BarcampNOLA (BarCamp – New Orleans) was hosted by New Orleans based Voodoo Ventures, who volunteered their office space for the over 30 attendees who would eventually participate.  Brian Oberkirch, Chris Schultz, and Blake Haney were kind enough to contribute their time and energy to this event, as well as to arrange catering that kept the participants fed and energized throughout the weekend.

In addition, BarCampNOLA had a list of notable sponsors, which included Flatsourcing.com, Willdo, Annunciate, Advantage Capital Partners, Idea Village,Tulane Entrepreneurship Ass., small good thing, Blutique, Offbeat, OK Mango, Techcrunch, Automattic, Joyent, and An Event Apart.

Highlights from Saturday’s Workshops

Chris Oberlich gave a great presentation on the future and challenges of social media.  He talked a lot about the growing support for OpenID to reduce the need to constantly repeat oneself when joining new sites and services.  He also talked about alternative forms of authentication, some good (like integrating with FaceBook’s API), some bad (like asking users to give their Gmail username and password.)  Oberlich also talked a bit about microformats, which embed human relationship into standard markup and offer a “transitional strategy” towards a Semantic Web.  The slideshow he used in the presentation can be found here.

Next, Travis Boudreax and Aaron Lozier gave a presentation on Aquedux, a design pattern built upon CakePHP and JQuery.  After giving a brief overview about both platforms, and the general problem of rich internet application development, they demonstrated a sample cookbook application built in Aquedux.  The page never reloaded, but they were able to demonstrate a “flow” from one element of the application to the next, dynamically adding, updating and deleting records.  They hope to demonstrate the process for creating an Aquedux application from scratch at an upcoming barCamp or webcast near you.
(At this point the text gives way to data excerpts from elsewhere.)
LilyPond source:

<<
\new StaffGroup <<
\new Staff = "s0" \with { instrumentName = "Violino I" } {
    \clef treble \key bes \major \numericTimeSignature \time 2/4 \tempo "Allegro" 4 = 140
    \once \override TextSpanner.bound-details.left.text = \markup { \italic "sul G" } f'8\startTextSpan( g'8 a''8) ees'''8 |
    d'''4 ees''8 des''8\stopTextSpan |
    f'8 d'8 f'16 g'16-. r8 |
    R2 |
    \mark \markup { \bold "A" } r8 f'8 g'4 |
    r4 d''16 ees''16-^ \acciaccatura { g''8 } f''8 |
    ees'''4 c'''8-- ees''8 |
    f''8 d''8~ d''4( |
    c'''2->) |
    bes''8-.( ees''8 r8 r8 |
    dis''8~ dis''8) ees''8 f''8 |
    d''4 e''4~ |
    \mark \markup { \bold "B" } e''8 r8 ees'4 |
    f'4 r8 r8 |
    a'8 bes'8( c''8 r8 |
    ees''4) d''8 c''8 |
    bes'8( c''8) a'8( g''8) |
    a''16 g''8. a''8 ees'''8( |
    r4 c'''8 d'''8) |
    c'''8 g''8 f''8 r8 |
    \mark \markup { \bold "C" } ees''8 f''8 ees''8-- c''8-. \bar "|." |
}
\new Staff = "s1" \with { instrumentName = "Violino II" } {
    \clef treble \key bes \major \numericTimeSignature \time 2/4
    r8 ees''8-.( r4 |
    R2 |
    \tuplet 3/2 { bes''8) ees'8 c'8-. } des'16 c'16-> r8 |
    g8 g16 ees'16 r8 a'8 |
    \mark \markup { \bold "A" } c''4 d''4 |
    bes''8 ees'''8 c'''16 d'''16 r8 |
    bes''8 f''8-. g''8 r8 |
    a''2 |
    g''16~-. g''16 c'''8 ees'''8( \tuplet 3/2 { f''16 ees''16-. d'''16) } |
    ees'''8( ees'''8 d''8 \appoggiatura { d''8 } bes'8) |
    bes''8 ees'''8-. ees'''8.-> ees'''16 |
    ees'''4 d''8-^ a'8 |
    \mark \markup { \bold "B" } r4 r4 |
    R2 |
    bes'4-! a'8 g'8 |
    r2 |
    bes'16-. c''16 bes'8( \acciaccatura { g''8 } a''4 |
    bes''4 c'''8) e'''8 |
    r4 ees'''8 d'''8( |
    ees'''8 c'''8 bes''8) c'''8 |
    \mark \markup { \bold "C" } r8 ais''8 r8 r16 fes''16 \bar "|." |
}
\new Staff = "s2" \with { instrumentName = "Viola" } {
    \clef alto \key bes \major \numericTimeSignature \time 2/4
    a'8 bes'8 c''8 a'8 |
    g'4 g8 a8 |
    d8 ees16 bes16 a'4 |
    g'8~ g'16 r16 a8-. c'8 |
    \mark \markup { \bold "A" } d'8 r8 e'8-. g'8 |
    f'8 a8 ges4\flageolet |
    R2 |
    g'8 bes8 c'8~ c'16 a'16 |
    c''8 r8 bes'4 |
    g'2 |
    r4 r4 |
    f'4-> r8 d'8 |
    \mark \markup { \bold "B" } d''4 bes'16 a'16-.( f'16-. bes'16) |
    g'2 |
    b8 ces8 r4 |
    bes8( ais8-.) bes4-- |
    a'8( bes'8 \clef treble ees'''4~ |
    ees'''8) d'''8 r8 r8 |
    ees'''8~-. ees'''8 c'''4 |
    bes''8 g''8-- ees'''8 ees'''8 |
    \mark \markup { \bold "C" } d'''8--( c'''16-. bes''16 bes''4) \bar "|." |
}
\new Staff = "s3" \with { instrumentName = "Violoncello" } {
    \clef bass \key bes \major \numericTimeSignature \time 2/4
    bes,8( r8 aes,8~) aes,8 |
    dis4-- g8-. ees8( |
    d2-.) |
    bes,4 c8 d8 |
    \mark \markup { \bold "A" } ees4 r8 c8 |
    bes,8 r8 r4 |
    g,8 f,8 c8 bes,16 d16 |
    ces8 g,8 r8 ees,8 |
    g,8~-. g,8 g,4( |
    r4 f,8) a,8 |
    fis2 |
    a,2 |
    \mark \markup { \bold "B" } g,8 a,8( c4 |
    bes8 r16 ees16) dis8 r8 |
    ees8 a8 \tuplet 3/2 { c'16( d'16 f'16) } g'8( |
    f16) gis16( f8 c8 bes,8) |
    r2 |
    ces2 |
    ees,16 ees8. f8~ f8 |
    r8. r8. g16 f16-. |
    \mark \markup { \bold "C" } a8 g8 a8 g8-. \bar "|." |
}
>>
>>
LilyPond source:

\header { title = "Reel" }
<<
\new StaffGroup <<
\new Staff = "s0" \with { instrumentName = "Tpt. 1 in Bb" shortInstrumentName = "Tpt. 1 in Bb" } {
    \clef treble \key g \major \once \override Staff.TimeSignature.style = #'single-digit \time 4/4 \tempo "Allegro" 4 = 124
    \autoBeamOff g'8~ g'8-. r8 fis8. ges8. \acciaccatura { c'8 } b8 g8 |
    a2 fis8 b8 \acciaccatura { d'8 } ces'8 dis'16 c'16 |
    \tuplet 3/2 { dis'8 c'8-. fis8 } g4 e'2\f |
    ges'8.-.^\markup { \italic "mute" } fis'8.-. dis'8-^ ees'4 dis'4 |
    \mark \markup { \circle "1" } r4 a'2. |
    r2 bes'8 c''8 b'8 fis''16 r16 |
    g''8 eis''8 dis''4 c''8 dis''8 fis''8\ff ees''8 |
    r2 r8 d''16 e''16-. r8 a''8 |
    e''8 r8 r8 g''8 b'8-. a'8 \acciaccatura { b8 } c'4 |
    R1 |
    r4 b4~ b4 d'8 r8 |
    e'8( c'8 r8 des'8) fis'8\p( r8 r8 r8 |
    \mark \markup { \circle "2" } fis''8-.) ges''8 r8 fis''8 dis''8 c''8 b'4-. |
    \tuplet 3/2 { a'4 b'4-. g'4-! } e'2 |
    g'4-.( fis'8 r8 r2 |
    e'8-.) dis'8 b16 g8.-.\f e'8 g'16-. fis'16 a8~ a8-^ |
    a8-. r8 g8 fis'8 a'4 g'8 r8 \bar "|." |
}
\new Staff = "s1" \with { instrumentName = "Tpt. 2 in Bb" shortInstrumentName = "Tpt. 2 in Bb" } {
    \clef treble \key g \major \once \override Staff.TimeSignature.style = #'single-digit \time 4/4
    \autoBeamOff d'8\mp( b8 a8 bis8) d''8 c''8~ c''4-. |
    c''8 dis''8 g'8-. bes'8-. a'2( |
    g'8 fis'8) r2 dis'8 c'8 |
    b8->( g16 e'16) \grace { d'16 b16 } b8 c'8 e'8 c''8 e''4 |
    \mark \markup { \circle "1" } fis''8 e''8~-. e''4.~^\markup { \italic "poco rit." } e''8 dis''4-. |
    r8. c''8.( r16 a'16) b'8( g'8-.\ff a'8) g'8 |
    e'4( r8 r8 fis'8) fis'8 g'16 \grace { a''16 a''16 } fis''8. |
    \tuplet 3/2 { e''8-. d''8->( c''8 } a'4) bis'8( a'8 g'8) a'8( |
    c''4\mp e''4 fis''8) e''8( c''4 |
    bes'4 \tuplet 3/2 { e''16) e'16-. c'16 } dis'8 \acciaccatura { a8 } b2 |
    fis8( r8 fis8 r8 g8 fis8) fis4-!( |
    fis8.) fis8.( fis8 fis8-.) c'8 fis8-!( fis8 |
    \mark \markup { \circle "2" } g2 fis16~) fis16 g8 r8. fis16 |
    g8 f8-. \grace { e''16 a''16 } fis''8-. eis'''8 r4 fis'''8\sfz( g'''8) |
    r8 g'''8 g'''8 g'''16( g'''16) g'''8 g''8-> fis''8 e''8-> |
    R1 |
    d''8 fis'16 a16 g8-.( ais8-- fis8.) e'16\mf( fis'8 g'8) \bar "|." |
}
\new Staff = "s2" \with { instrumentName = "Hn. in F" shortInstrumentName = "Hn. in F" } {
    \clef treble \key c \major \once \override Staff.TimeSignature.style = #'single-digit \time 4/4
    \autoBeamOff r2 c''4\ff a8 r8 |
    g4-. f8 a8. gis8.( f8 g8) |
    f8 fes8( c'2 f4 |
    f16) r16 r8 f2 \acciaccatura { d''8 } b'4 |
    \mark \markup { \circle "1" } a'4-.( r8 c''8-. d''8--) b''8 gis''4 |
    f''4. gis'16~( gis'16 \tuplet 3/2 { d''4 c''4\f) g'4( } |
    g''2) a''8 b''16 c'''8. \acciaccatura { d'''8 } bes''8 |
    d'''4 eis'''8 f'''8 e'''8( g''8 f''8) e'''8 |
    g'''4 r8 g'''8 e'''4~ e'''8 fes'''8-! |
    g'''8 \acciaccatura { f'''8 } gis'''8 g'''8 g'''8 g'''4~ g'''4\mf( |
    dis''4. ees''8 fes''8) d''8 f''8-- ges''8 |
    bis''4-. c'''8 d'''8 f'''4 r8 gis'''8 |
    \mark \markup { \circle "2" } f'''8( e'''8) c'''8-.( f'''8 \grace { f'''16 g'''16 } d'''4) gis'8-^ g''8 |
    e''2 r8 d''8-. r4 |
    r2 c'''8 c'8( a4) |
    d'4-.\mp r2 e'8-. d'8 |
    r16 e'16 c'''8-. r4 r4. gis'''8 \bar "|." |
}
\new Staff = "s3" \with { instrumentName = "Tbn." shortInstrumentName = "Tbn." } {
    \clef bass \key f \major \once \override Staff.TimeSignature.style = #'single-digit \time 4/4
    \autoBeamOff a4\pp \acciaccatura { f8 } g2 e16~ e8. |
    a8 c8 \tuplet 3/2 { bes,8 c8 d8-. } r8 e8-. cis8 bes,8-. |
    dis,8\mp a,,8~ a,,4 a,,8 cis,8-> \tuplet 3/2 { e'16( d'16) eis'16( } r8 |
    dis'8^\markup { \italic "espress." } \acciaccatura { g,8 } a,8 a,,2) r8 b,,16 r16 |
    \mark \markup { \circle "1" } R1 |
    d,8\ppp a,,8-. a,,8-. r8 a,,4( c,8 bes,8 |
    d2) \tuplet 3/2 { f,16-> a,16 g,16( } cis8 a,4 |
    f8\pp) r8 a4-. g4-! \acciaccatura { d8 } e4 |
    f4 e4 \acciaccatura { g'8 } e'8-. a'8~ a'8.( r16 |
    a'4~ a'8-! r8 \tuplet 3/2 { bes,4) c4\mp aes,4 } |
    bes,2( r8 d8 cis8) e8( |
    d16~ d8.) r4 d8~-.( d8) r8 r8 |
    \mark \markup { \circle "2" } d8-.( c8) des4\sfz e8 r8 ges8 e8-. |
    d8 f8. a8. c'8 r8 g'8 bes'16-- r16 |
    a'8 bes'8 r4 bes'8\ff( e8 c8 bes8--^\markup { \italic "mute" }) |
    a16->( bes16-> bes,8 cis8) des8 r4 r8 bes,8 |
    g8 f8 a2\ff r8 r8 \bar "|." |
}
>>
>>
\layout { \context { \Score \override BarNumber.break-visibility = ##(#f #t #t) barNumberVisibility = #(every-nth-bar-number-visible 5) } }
David Herrold of the Houston Chronicle talked about the process of developing web content for mobile devices, and specifically the different ways in which the developers at Chron.com have attempted to capitalize upon this rapidly growing market with the information already available on their newspaper website. This presentation was followed by Steven Evatt of Chron.com, who spoke about search engine optimization.

Matthew Tritico gave an introductory presentation on Grails, formerly known as Groovy on Rails until they had to change the name to assuage the “Ruby on Rails” folks.  Groovy is a Java based language, and Grails is basically, well, Rails.  Matt created an application from scratch, and while it was mostly similar to Ruby on Rails or CakePHP, the IntellijIDEA IDE was particularly impressive in terms of keeping ones code organized and providing easy access to domains (models), views and controllers from the top menu. 

Sunday’s “Hack Day”

On Sunday Spencer Hoyt and Aaron Lozier worked with a team of web developers, designers and marketers on a project called “Bayou Boogaloo,” which is a free music festival to be held in New Orleans in May.  The day started with brainstorming how the site could be better monetized to raise money for the festival, as well as generally to increase the sites performance in the search engines and visibility.  Aaron Lozier and Spencer Hoyt worked on integrating a few helpful Wordpess plugins to improve the SEO aspects of the site as well as social media or “bookmarking links.”  They also installed stats tracking and a google sitemap, which will further benefit the marketing efforts of the site.